THE US government has reportedly shown their intention to remove soil and other radioactive waste in order to rehabilitate the Palomares area.
According to the Minister of Foreign Affairs and Cooperation, Jose Manuel Garcia-Margallo, the United States has promised “good news” is to be expected “soon” regarding the matter.
The Palomares B-52 crash occurred on January 17, 1966, when a B-52G bomber of the USAF Strategic Air Command collided with a KC-135 tanker during mid-air refuelling at 9,450m over the Mediterranean Sea, off the coast of Spain.
Of the four hydrogen bombs the B-52G was carrying, three were found on land near Palomares. The explosives in two of the weapons detonated upon impact, contaminating 2-square-kilometers with radioactive plutonium.

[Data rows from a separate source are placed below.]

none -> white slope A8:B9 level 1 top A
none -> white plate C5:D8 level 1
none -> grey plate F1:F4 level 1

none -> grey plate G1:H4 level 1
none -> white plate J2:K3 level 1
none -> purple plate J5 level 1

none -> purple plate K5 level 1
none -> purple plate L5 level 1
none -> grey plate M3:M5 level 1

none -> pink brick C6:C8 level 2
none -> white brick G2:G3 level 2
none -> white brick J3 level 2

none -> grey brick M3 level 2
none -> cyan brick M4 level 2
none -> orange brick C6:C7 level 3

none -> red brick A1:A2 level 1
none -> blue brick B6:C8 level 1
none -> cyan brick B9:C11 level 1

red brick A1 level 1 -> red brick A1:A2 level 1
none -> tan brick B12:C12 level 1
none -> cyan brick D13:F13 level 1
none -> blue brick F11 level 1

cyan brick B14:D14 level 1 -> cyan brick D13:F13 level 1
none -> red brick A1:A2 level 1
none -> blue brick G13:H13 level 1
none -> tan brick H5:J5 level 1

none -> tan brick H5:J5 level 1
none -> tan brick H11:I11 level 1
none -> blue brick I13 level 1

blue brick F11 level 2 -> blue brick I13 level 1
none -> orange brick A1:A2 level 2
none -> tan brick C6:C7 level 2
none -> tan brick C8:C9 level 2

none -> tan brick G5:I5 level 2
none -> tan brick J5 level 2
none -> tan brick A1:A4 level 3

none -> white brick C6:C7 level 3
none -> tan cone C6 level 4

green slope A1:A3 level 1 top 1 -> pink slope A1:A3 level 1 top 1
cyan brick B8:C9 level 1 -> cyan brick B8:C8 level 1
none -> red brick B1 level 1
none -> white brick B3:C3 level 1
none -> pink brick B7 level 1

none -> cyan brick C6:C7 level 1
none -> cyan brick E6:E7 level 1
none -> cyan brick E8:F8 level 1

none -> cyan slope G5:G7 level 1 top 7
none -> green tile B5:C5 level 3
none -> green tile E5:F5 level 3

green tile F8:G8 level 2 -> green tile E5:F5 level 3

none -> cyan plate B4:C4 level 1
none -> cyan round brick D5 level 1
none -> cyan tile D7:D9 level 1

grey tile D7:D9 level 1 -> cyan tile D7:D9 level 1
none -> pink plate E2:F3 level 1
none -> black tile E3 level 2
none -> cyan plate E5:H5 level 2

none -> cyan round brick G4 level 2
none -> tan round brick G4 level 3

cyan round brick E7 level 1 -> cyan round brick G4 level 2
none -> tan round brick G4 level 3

The secretary of state, Hillary Clinton has shown her personal commitment to solving the matter during a recent Safety Conference. During that meeting, she acknowledged the Spanish people’s sensitivity towards the subject and affirmed Barack Obama’s administration is taking the matter very seriously. With this in mind, she pointed out that the United States Energy Department is working with Spanish experts from the CIEMAT (The Energetic, Environmental and Technological Research Centre) to find a cooperative solution for the problem.
The US claims it has “been collaborating” by doing check-ups on local residents and environmental contamination. But this wasn’t until 2004 when Spain resolved that land in the area which had been expropriated to prevent it being used for other purposes, must be checked. In 2007, an agreement was reach with the US to map existing contamination. This cost €13.8 million, of which €12 million was paid by Spain, and resulted in a three-dimensional map being sent to the US Energy Department in 2008.
The report suggested that steps must be taken to repair the damage in the area which was approved in 2010. However it was revised by the US last year, and an agreement is yet to be reached.